A GPU (Graphics Processing Unit) was originally designed for graphics rendering, but it has become the core compute engine for AI training and inference. Thousands of small parallel cores execute large-scale linear algebra — especially matrix multiplication — tens to hundreds of times faster than CPUs.

NVIDIA's H100/A100, AMD's MI300, and Google's TPU are the representative AI accelerators. Training a modern frontier LLM requires thousands to tens of thousands of GPUs running for weeks or months.

How Does a GPU Accelerate AI?

More than 95% of AI workloads are matrix multiplication (GEMM). GPUs ship dedicated Tensor Core units tuned for this operation, delivering far higher throughput per watt and per square millimeter than general-purpose CPUs.
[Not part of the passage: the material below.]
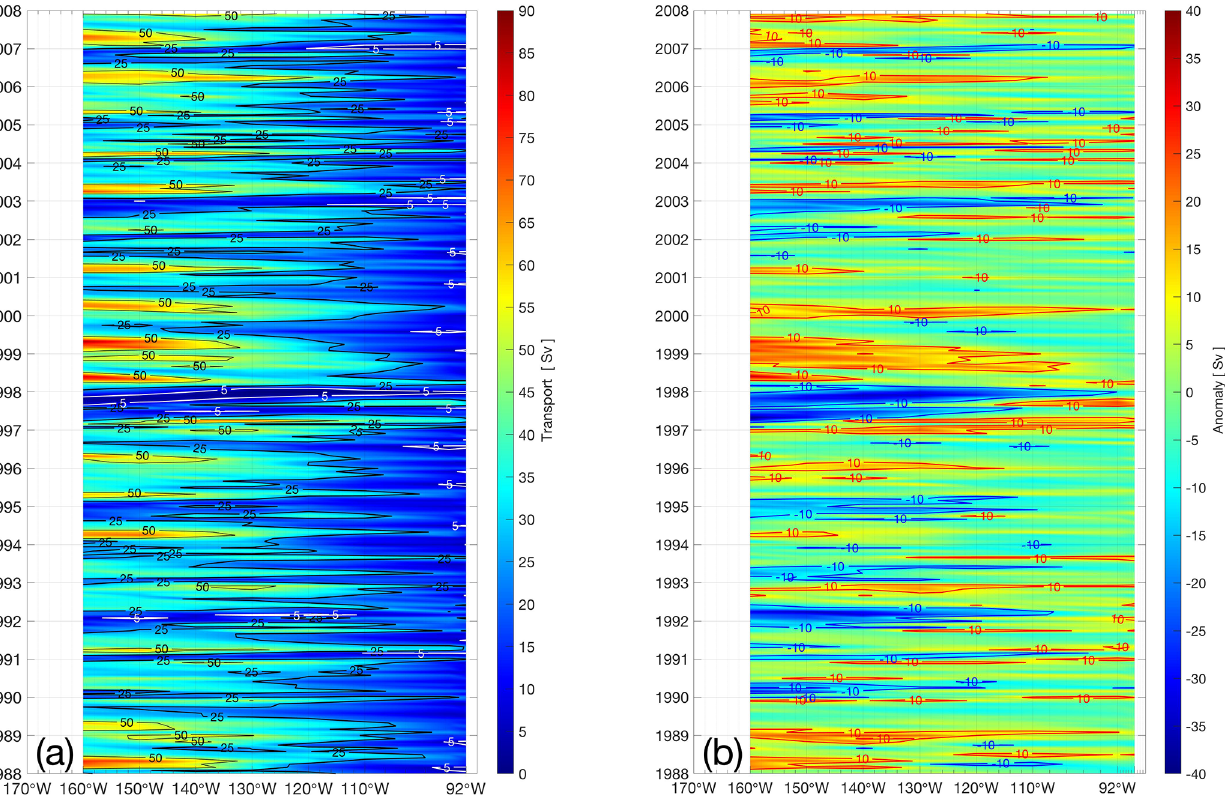
Figure 6. Integrated EUC transport based on calculations at 160, 150, 140, 130, 120, 110, 95 and 92 ◦ W (Galápagos Islands), in the latitude range 3 ◦ N–3 ◦ S where the concentration of particles backtracked is the highest: (a) monthly averages; (b) monthly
• Training: hundreds of GBs to multiple TBs of model parameters live in GPU HBM memory while backpropagation runs in parallel
• Inference: batches of user requests are fused so that one GPU serves many concurrently (batching, throughput optimization)
• Distributed training: ultra-fast interconnects like NVLink and InfiniBand turn hundreds to thousands of GPUs into a single giant cluster

A single H100 reaches about 1 PFLOPS FP16, with 80 GB of HBM3 at 3 TB/s bandwidth. The next generation — B200 and MI350 — roughly 2–3× those numbers.

Why Does It Matter?

GPU supply is both the bottleneck and the strategic asset of the AI industry. Training a large LLM presupposes thousands of GPUs and tens of millions of dollars; without GPU availability, power, and cooling, frontier model development is simply not possible. That supply chokehold is a major reason NVIDIA rose to the top of global market capitalization between 2023 and 2025. On the inference side, latency, cost, and energy efficiency depend directly on GPU generation — making GPUs a critical variable in product pricing, SLAs, and margin.